Javier Giraon Blanco con Lean Maintenance: A Practical, Step-By-Step Guide for Increasing Efficiency
The book is about applying Lean manufacturing principles to industrial maintenance in order to improve the efficiency and be able to do more with the same (or less) resources. By industrial maintenance we mean the maintenance that takes place in factories and industrial facilities. The book is the result of multiple improvement projects carried out by the authors in various industrial settings and sectors in the past 10 years.The approach works and can be applied in any industry. It yields results without investment. The book is a step-by-step guide that takes the reader through the maintenance process, from equipment failure to finished repair. In each step of the process, the typical inefficiencies are explained and tools are given to improve the process. The book is meant to be used as a guide in an improvement journey. The improvement approach presented in the book is very close to the shop floor and instructs the reader to engage with all team members in the maintenance department in every step of the process, in order to make the improvements sustainable.
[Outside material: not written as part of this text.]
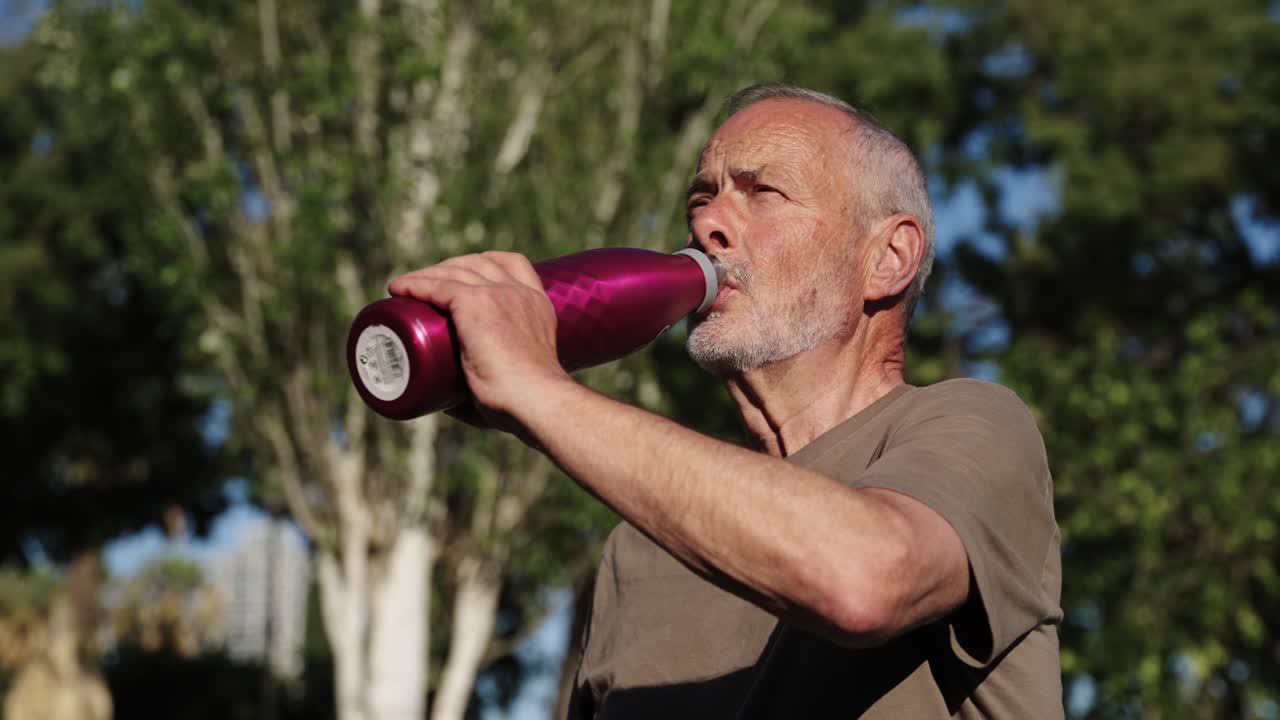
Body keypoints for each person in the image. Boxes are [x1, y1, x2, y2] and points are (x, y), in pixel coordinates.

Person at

If one looks at the main market indexes, between one third and one half of companies on those indexes belong to the industrial sector: automotive, power generation, basic materials, chemicals, consumer goods, et cetera. Those companies spend on average 2 - 5% of plant replacement value per year on maintenance. About one third of this cost is maintenance labor.
The maintenance work that gets done every day in factories around the world is typically inefficient, from a Lean perspective: time is wasted, different tasks are not properly coordinated, job durations are overestimated and job plans, when they exist, are thus "inflated" to cover up the inefficiency.
All this happens because maintenance tends to be the "forgotten" area of efficiency in industrial companies, as much of the improvements are carried out on the (literally) productive areas of the factories. When companies set out to "improve" maintenance, they typically do it through budget cuts that can risk the reliability of the equipment.
The authors believe there is a better way to do more with the same resources through a careful
review of the current way of working and the introduction of Lean.
With this book, the authors try to bring to maintenance managers and practitioners the tools they
need to quickly improve efficiency (in a matter of weeks) without any investment.